▸ Assigned task
The response should contain only those lines of the entries below that include the string "width".

▸ Records for the task
########
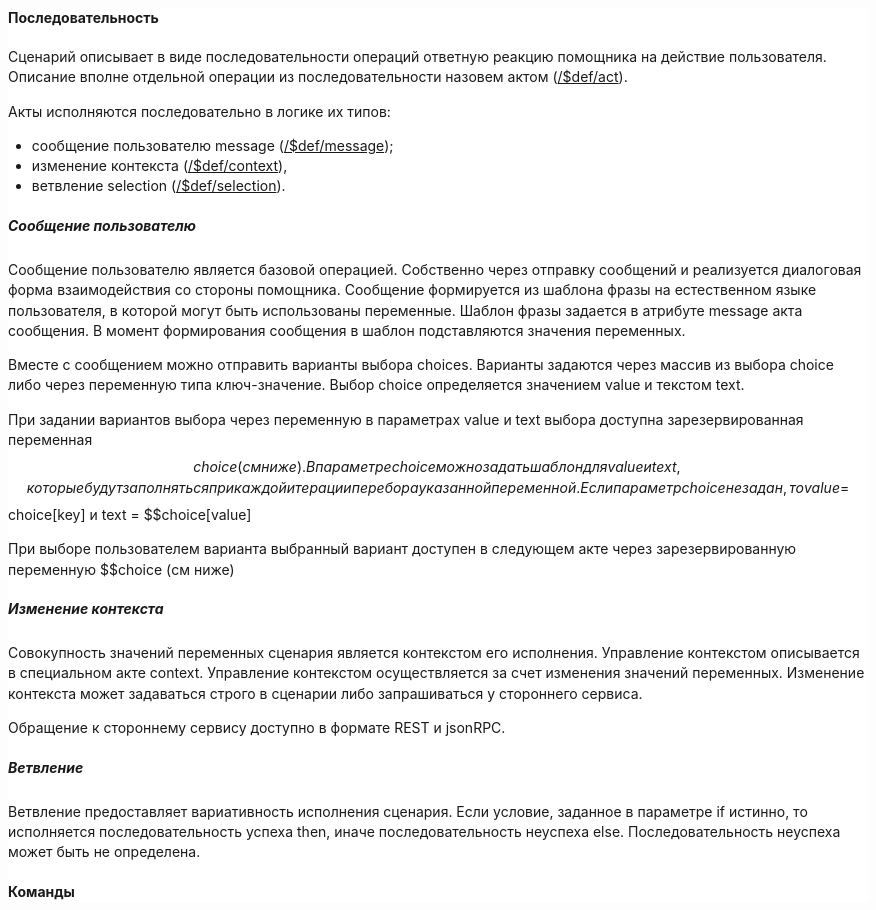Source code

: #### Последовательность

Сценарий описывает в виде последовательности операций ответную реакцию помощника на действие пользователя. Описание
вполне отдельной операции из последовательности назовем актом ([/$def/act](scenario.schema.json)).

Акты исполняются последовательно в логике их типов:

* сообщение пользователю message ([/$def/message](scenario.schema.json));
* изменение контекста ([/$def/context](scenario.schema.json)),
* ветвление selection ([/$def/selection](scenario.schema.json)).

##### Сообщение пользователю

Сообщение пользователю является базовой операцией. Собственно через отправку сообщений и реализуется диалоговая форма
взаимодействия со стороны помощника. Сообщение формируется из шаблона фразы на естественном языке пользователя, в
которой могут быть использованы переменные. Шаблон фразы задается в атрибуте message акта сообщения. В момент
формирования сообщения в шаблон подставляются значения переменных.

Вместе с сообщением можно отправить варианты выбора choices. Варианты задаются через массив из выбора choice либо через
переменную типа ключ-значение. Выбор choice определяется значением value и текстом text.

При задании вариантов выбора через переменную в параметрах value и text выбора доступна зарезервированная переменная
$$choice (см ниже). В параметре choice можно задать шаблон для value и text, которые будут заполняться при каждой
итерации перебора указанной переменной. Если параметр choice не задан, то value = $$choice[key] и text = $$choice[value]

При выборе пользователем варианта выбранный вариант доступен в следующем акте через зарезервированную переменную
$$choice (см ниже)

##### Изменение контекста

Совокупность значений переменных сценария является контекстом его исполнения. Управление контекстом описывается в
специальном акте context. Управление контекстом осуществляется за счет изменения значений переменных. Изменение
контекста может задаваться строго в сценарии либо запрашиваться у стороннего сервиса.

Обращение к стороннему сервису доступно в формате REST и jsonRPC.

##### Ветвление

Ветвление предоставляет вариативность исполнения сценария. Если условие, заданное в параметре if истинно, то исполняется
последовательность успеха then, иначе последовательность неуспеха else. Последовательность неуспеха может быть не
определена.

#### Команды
########
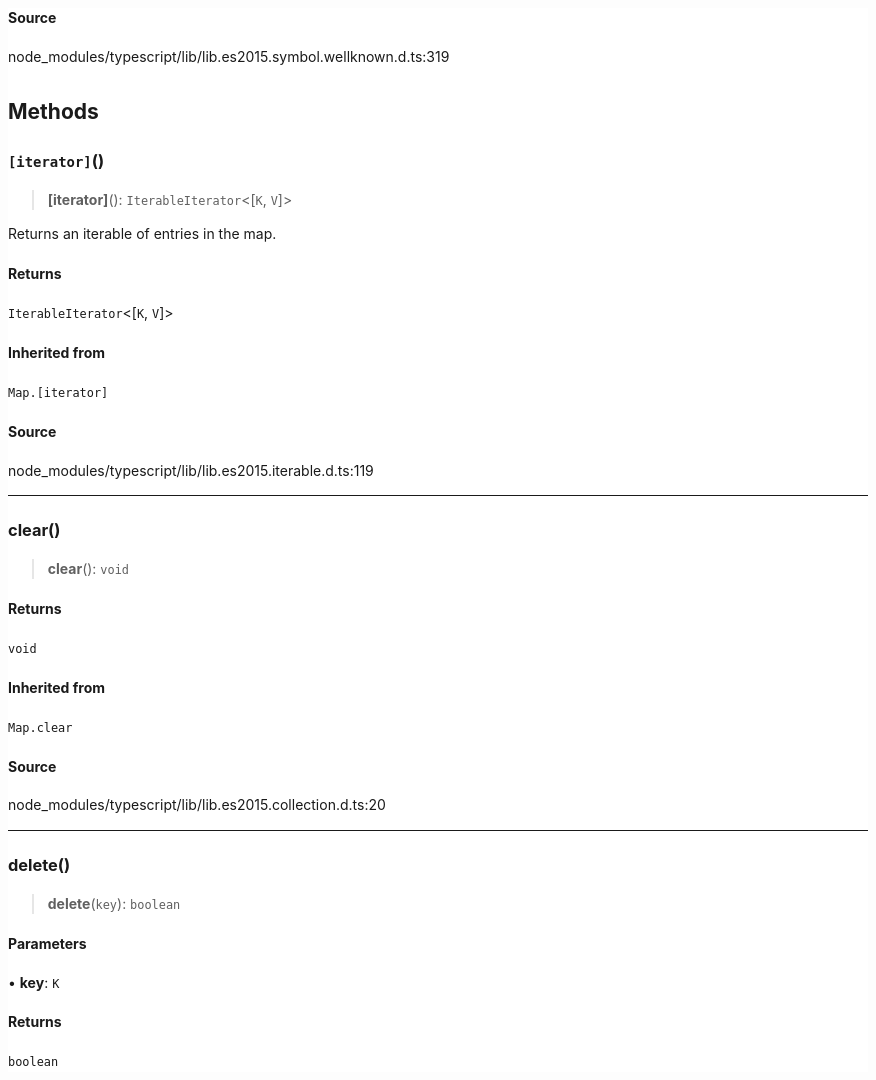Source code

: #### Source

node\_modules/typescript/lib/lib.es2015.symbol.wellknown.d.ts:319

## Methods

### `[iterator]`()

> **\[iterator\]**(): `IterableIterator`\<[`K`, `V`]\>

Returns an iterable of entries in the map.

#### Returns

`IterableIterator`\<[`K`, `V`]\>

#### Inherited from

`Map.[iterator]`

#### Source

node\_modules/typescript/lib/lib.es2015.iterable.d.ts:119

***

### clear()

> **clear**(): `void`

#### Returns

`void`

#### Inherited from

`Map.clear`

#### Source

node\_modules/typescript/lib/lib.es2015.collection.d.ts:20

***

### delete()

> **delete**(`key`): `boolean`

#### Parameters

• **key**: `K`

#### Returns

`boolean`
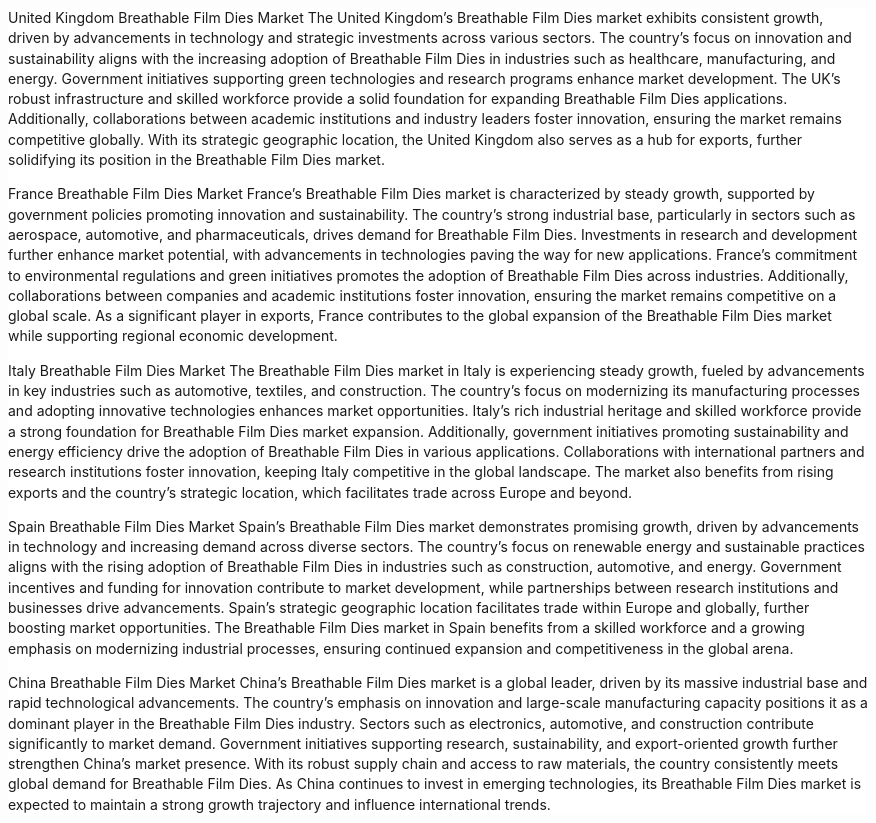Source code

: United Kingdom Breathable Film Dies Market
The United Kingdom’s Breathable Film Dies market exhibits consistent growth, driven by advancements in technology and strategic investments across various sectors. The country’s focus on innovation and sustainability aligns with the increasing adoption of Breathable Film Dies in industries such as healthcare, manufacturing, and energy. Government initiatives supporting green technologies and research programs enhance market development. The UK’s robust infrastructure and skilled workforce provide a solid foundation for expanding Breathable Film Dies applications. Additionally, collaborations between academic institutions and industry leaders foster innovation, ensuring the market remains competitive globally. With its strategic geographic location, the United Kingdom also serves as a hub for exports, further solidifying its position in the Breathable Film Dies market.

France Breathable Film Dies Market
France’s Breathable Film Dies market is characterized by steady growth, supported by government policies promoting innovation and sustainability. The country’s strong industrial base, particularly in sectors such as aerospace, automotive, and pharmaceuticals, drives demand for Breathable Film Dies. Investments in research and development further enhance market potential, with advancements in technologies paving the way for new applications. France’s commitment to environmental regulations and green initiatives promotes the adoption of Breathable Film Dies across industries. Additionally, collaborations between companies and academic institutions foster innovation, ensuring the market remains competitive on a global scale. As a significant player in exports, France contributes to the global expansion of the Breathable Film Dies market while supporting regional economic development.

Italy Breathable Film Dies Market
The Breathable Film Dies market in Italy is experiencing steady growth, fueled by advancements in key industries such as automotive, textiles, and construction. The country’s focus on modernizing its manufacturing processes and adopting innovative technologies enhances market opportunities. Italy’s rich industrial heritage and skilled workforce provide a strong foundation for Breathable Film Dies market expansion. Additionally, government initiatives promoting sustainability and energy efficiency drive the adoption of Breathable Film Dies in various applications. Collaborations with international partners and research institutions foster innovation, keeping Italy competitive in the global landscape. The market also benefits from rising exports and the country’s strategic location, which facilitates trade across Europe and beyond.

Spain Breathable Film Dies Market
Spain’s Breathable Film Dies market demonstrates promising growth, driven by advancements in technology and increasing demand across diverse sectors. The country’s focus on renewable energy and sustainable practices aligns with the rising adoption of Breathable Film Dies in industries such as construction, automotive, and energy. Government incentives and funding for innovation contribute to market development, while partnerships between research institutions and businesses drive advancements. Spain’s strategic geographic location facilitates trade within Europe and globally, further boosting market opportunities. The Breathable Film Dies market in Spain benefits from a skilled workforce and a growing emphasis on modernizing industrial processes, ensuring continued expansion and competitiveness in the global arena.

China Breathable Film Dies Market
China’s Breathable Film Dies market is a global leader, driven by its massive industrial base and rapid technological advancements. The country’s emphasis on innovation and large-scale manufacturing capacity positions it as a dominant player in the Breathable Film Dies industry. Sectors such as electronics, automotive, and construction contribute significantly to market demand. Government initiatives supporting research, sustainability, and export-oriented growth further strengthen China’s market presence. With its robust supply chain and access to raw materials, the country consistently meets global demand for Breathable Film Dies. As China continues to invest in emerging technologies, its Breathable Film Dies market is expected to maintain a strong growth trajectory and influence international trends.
########
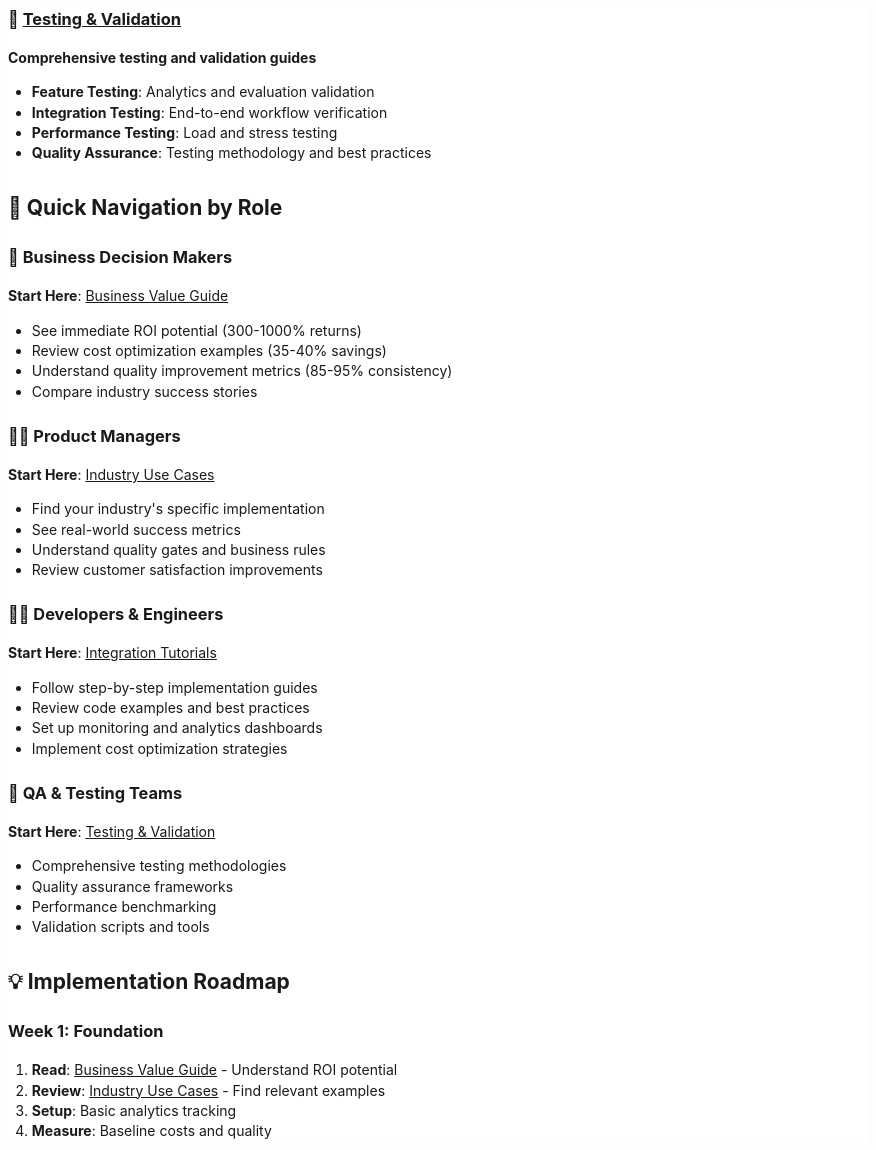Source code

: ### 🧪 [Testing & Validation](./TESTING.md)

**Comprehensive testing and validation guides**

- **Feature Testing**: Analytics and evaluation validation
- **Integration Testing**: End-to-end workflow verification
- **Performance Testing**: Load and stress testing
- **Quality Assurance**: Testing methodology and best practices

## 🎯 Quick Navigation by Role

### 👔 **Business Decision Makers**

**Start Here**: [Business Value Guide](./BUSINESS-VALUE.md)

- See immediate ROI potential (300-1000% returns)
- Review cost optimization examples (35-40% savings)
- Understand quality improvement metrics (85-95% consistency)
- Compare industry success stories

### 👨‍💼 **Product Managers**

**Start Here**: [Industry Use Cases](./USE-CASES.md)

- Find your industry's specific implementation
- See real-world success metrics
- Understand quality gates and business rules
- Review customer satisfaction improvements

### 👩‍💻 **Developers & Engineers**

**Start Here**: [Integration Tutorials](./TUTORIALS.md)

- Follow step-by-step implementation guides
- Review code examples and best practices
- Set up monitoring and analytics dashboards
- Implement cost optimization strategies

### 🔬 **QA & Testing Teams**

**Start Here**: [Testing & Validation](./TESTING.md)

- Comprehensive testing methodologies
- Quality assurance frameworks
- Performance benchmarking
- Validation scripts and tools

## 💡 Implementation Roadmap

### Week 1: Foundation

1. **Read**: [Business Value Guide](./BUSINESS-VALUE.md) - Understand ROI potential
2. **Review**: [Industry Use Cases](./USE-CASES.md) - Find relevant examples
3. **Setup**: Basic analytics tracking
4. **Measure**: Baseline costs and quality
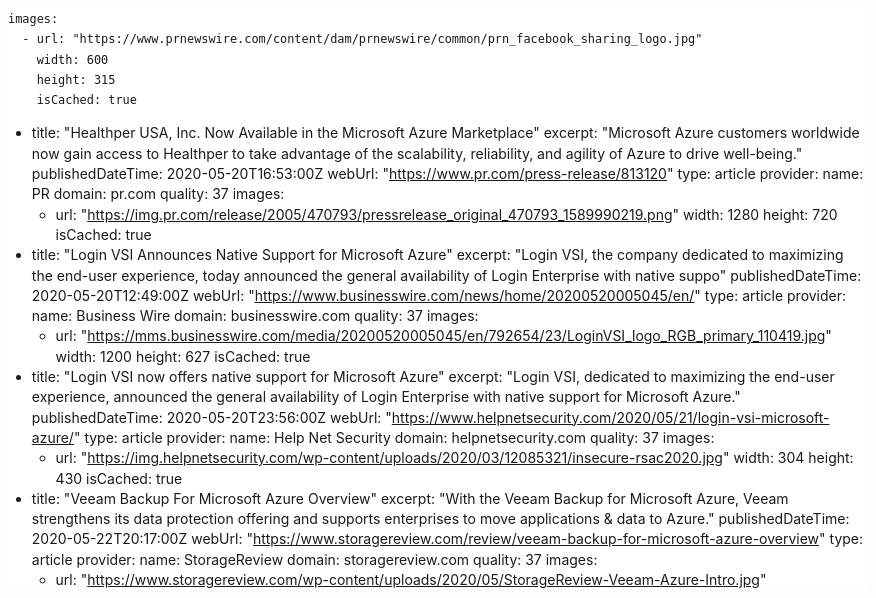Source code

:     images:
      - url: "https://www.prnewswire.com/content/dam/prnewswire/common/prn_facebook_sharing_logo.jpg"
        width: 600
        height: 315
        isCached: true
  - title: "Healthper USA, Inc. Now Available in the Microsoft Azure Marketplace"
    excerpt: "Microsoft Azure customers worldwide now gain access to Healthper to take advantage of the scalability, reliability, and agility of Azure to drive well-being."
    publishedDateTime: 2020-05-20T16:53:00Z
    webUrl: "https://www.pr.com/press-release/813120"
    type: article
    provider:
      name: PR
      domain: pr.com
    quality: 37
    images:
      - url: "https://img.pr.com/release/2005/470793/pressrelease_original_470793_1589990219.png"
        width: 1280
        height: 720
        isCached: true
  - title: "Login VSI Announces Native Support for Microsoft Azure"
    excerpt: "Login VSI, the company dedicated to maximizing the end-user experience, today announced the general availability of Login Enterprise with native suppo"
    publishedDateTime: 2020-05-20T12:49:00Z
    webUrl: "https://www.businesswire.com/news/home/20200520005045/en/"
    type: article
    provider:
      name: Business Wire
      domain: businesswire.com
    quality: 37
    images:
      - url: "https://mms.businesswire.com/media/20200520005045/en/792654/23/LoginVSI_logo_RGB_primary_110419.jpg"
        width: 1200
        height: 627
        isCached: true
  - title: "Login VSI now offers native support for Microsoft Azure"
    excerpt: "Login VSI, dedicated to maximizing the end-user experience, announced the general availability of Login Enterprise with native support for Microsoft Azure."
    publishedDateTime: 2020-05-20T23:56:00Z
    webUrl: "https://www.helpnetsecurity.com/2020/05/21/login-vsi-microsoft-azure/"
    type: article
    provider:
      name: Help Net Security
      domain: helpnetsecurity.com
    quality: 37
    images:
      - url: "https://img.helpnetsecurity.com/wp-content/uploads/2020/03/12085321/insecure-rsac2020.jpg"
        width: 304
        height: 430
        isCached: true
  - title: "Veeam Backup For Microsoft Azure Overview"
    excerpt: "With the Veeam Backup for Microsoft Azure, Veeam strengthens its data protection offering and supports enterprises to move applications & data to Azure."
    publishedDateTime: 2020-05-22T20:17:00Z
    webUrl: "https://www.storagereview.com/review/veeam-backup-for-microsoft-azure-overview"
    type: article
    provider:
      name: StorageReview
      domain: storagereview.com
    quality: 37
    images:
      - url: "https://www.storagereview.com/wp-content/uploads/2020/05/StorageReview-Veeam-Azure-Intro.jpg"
########
▸ Task solution
        width: 600
        width: 1280
        width: 1200
        width: 304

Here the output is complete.